Die Guldenschlucht ist ein imposantes Kerbtal mit einem kleinen Bächlein und mächtigen Felsblöcken aus Buntsandstein. Durch die Schlucht führt der Saar-Mosel-Wanderweg über zahlreiche kleine Brückchen und Treppen vom Saarland nach Rheinland-Pfalz. Der Schluchtwald besteht überwiegend aus Buchen. In der Guldenschlucht leben auch Feuersalamander.

Der Kaltensteinpfad ist ein Prädikatswanderweg (Traumschleife) in Form einer liegenden 8. Naturwaldpfade durch abwechslungsreichen, urwaldähnlichen Wald (Relikte der Orkane von 1990) werden an einer historischen Pferdetränke und den "Kaltensteinen" vorbei über den Gipfel des Hoxbergs geführt. Der steile, lange Aufstieg zum Hoxberg macht den 7,8 km langen Weg mittelschwer. Der Weg wurde vom Deutschen Wanderinstitut mit 56 Erlebnispunkten bewertet.

Kreisel an der Bliesbrücke mit Blick auf die historische Altstadt von Blieskastel. Der Verkehrsknotenpunkt an der B 423 ist mit dem historischen Tor zum Eingang des ehemaligen Finanzamtes in der Mitte geziert.

Dampflokbetriebene Museumsbahn mit angegliedertem Museum

Der rund 7 km lange Prims-Theel-Erlebnisweg ist ein Gemeinschaftsprojekt der Gemeinden Schmelz, Nalbach und der Stadt Lebach.

Der Rötelweg ist ein kulturgeschichtlicher Rundwanderweg, der nicht nur über die Geschichte des Rötelabbaus informiert, sondern auch Wissenswertes über den Ortsteil Buprich preisgibt. Neben schattigen Wäldern und sanft geschwungenen, offenen Landschaften, zieht dieser Weg besonders durch seine eindrucksvollen Panoramablicke in seinen Bann.
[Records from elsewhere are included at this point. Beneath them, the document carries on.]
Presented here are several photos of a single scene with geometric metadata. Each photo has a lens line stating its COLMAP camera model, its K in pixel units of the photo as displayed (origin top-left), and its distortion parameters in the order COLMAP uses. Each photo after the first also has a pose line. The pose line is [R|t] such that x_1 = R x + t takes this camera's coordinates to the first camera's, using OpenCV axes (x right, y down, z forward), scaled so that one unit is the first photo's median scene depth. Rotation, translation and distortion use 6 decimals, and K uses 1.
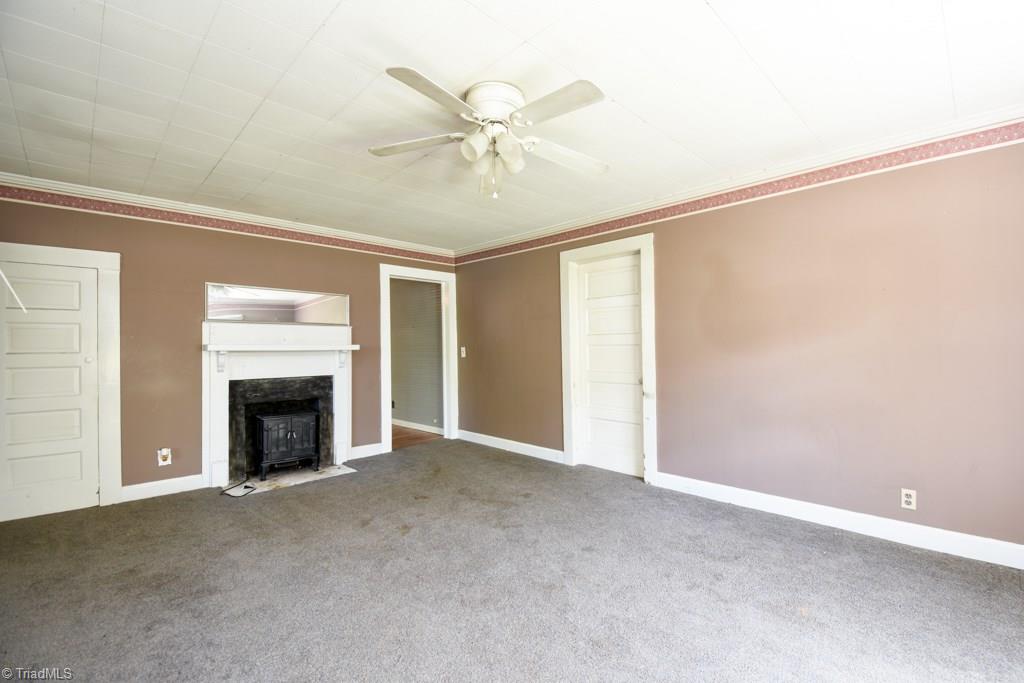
lens RADIAL K [[454.2, 0, 537.2], [0, 454.2, 342.6], [0, 0, 1]] dist [0.023311, -0.025158]
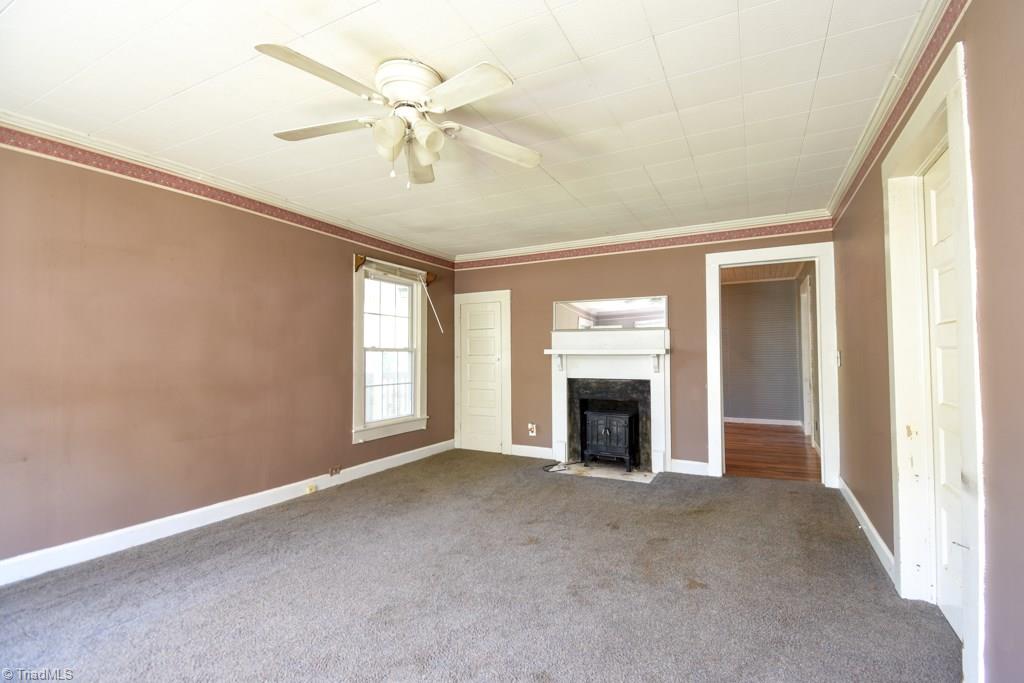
lens RADIAL K [[454.2, 0, 537.2], [0, 454.2, 342.6], [0, 0, 1]] dist [0.023311, -0.025158]
pose [[0.299834, -0.017502, -0.953831, 0.459153], [0.011349, 0.999826, -0.014778, 0.003453], [0.953924, -0.006394, 0.299981, 0.525263]]
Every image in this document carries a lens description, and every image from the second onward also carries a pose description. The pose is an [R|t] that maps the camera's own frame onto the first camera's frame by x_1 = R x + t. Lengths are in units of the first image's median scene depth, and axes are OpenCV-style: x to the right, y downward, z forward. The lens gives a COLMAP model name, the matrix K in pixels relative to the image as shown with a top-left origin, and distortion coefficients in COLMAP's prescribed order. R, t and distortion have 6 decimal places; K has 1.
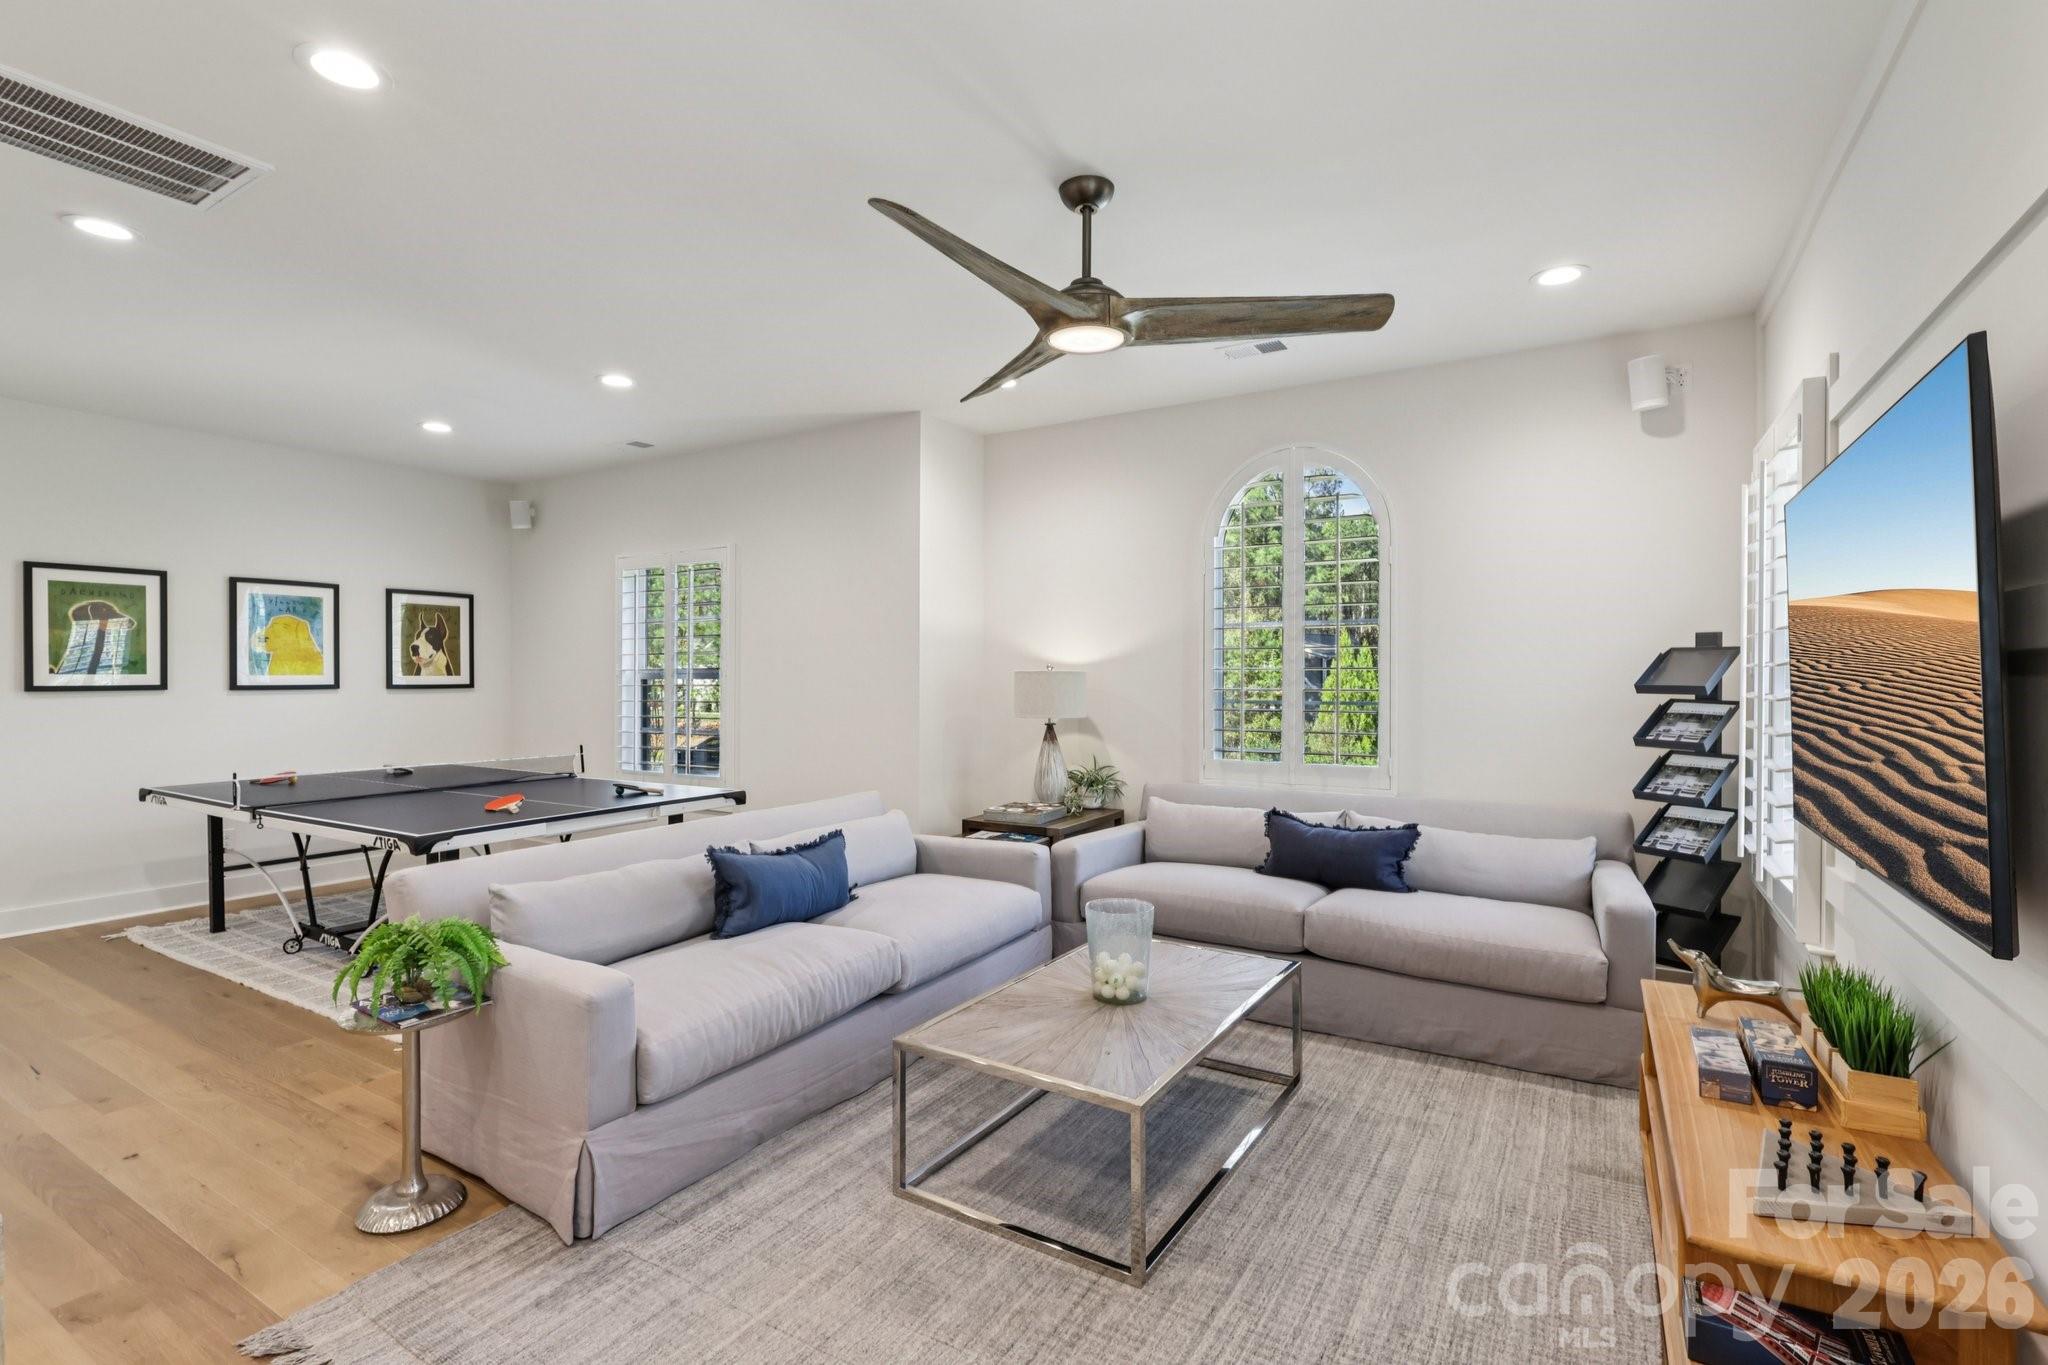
lens RADIAL K [[948.6, 0, 1029.8], [0, 948.6, 676.2], [0, 0, 1]] dist [-0.004120, 0.001743]
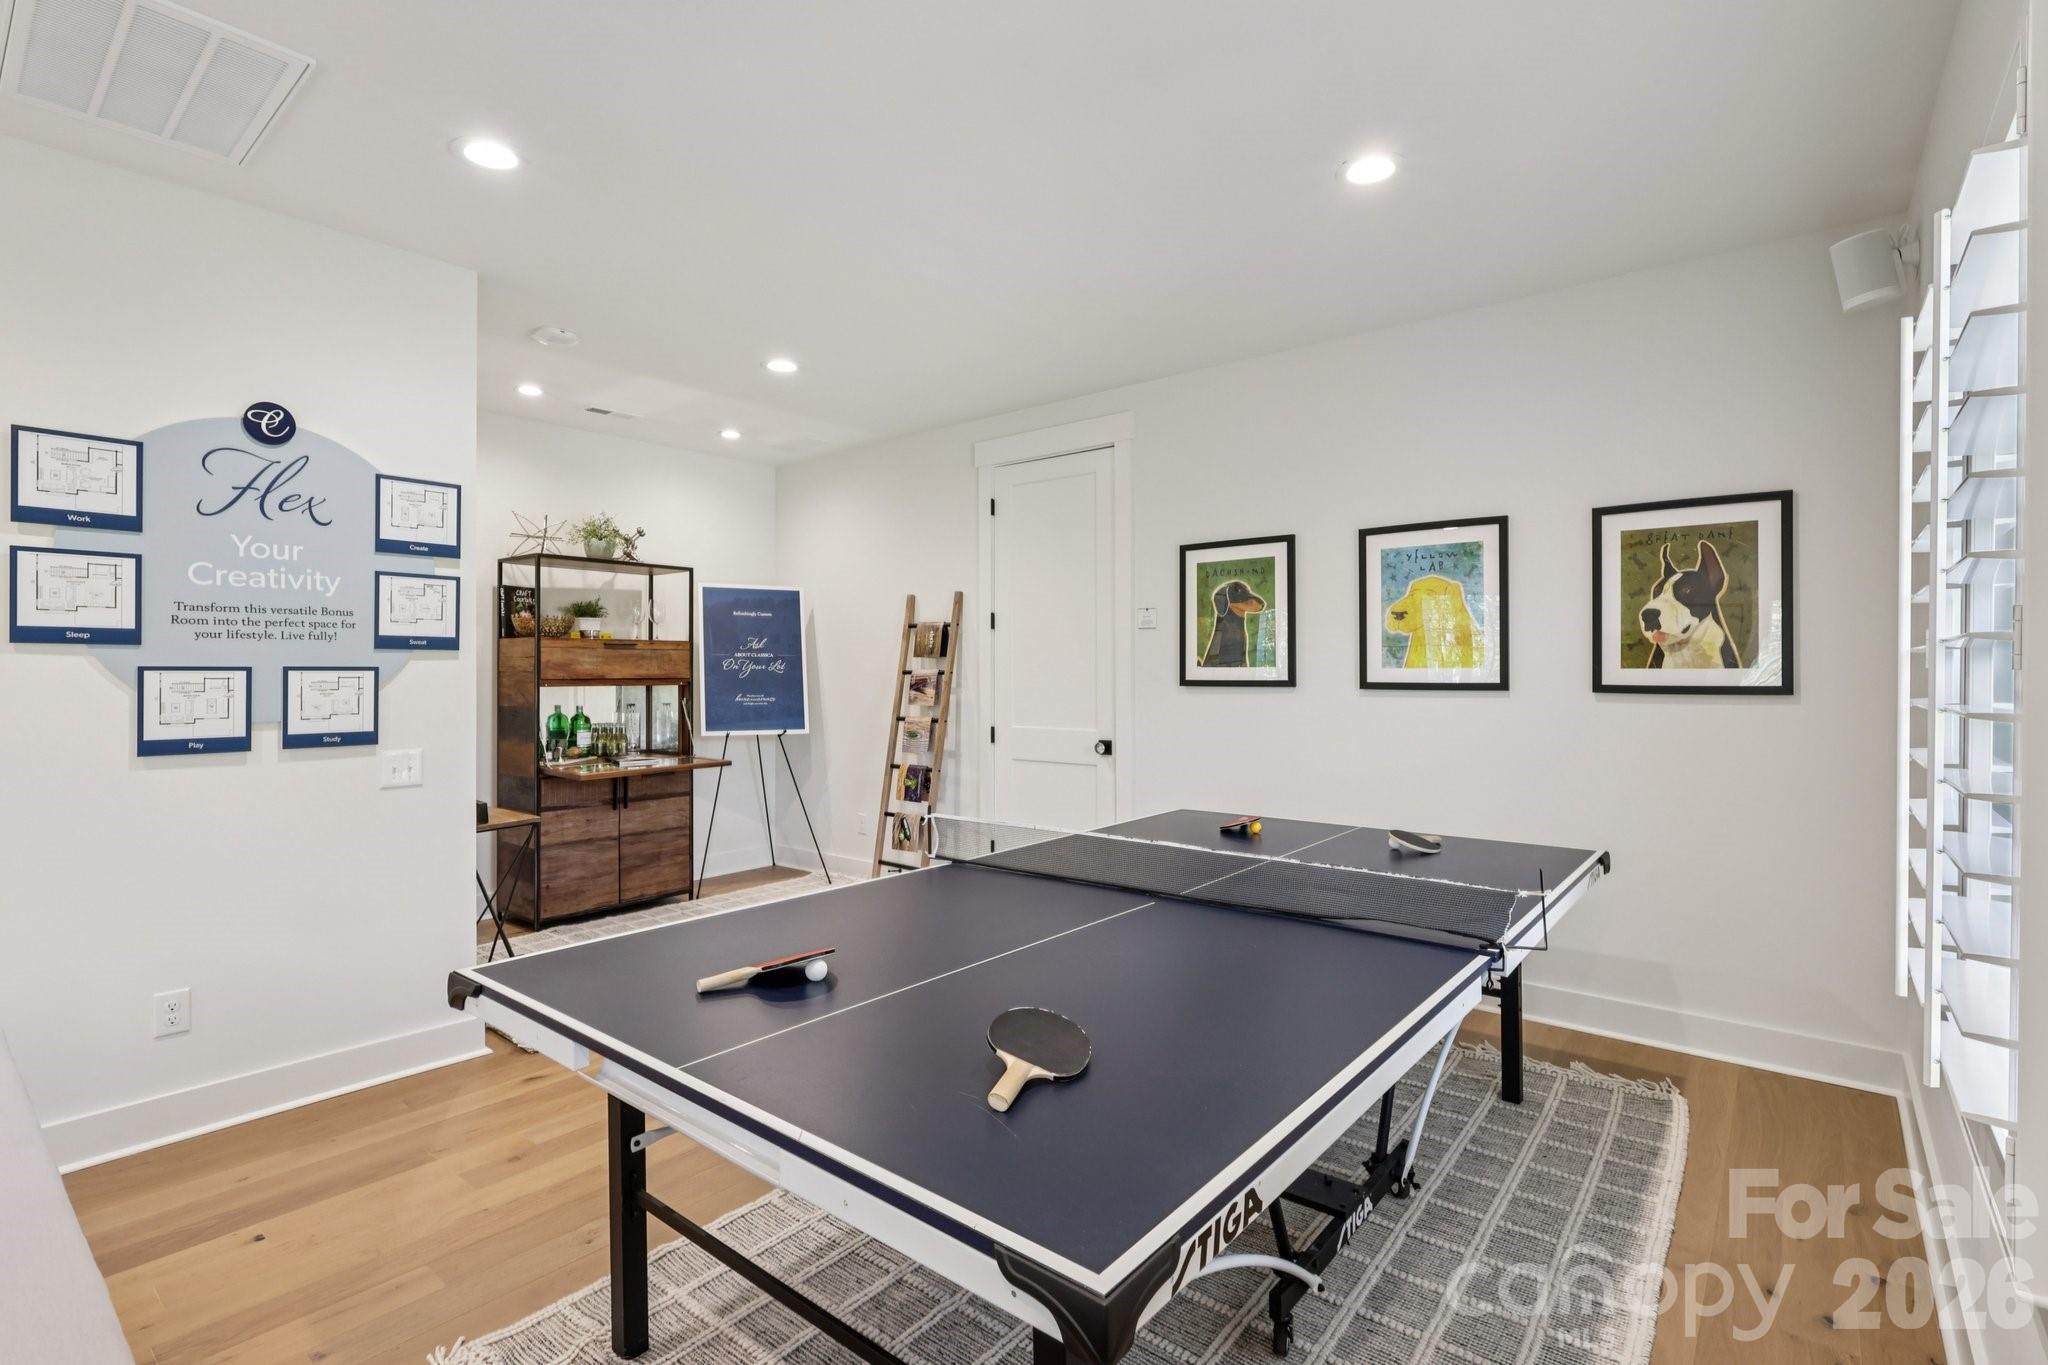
lens RADIAL K [[948.6, 0, 1025.8], [0, 948.6, 681.8], [0, 0, 1]] dist [-0.004120, 0.001743]
pose [[-0.133481, 0.003479, -0.991045, -0.094535], [-0.005152, 0.999978, 0.004205, 0.006589], [0.991038, 0.005667, -0.133460, 0.747170]]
Die Sieben-Weiher-Tour ist eine Halbtagestour mit vergleichsweise wenig Steigungsstrecken durch sehr schöne Täler und Wälder in der Stadt Blieskastel und den benachbarten Kommunen. Charakteristisch sind die vielen Weiher direkt an der Strecke. Mehrere sehr attraktive Picknick- und Einkehrmöglichkeiten lassen aus der Halbtagestour ganz von alleine oftmals eine Ganztagesunternehmung werden. Die 7-Weiher-Tour bietet sich wegen der beiden Bahnhöfe in St. Ingbert und Niederwürzbach besonders gut für eine An- und Abreise mit dem Zug an.

Alschbach liegt ca. 1,5 km westlich des Stadtzentrums von Blieskastel in einem tief eingeschnittenen Tal, das vom gleichnamigen Bach durchflossen wird. Die Straßen des Ortes sind weitestgehend dörflich geprägt. Sie sind für den Bliesgau und seine Landschaft typisch.

Böckweiler liegt im Südosten des Bliesgaus rund 7 km südsüdöstlich von Blieskastel. Etwas nordwestlich erhebt sich der Große Kahlenberg mit der Ruine des 1939 gesprengten Alexanderturms.

Die Talsperre Nonnweiler hat mehrere Aufgaben: Das Bereitstellen von Trinkwasser, die Lieferung von Kühlwasser für das Kohlekraftwerk Bexbach, die Niedrigwassererhöhung in Prims und Blies, den Hochwasserschutz an der Prims sowie die Stromerzeugung.

Den Ortseingang des Ortes Schmelz prägender Verkehrskreisel zwischen der B 268, der Straße „Am Erzweg“ und der Franz-Birringer-Straße. Der Kreisel ist mit Findlingen aus dem „Schmelzer Horst“ gesäumt und hat in seiner Mitte das Wappen der Gemeinde Schmelz.